Spine tuberculosis is a medical disease and anti-tuberculosis drugs have a main role in the recovery and response of patients. The efficacy of anti-tuberculosis drugs and bed rest have been shown in several studies for the treatment of spinal TB in the absence of neurologic deficit and deformity.18,19 Adequate early pharmacological treatment can prevent severe complications and may obviate the need of surgery.20 Combination of rifampicin, isoniazid, ethambutol and pyrazinamide for 3 months followed by a combination of rifampicin, isoniazid and ethambutol for 9 months produced good response in the case of the presented patient. Although tuberculosis comes in the list of differential diagnosis for any clinical presentation, it is unusual to have pain in the abdomen due to spinal tuberculosis. When patients present with persistent or recurrent abdominal pain, the tendency is to consider a visceral source and overlook spine as source of origin. Since spine tuberculosis was not suspected as a cause of abdominal pain, the general surgeon failed to examine the spine nor sought an early consultation from orthopedic surgeon. This led to missing the diagnosis in this case.
These patients are often subjected to variety of procedures/investigations in an attempt to find a cause: simple investigations may give way to more complex and invasive ones in order to find the diagnosis.

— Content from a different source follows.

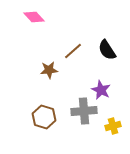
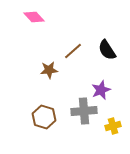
purple star: rotated 24 degrees clockwise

Failure to find a visceral cause for the pain may lead the general surgeon to label the pain as functional. Clinical picture can sometimes be misleading and should be kept in mind while examining patients with chronic abdominal pain. The general surgeon should keep spinal tuberculosis as differential diagnosis in patients presenting with chronic abdominal pain when no other etiology of pain is found. Missing such a condition can have disastrous outcome for the patients such as paraparesis/paraplegia. Awareness by the general surgeon that abdominal pain may occur as a result of spine tuberculosis can forestall a fruitless search for intra-abdominal pathology. A careful clinical history and physical examination of the spine and being alert to this rare possibility may permit an early diagnosis to be made and appropriate treatment given. Constitutional symptoms such as fever, night sweats, anorexia and weight loss frequently occur in patients with spinal tuberculosis. Surgeons should specifically look for spinal tenderness in such patients and refer them to orthopedic surgeon in case of any suspicion.
Conclusion
Through this case we wish to highlight this unusual presentation of spinal tuberculosis. Also, spinal tuberculosis should be considered in the differential diagnosis and a complete physical and neurological examination should be done in patients presenting with chronic abdominal pain. General surgeons should be aware of this atypical presentation of Pott’s disease. With biological control of the disease by the employment of modern antitubercular drugs, the present day physician can give a better quality of life to the patient,11 provided it is diagnosed early.
Acknowledgements
The authors reported no conflict of interest and no funding was received for this work.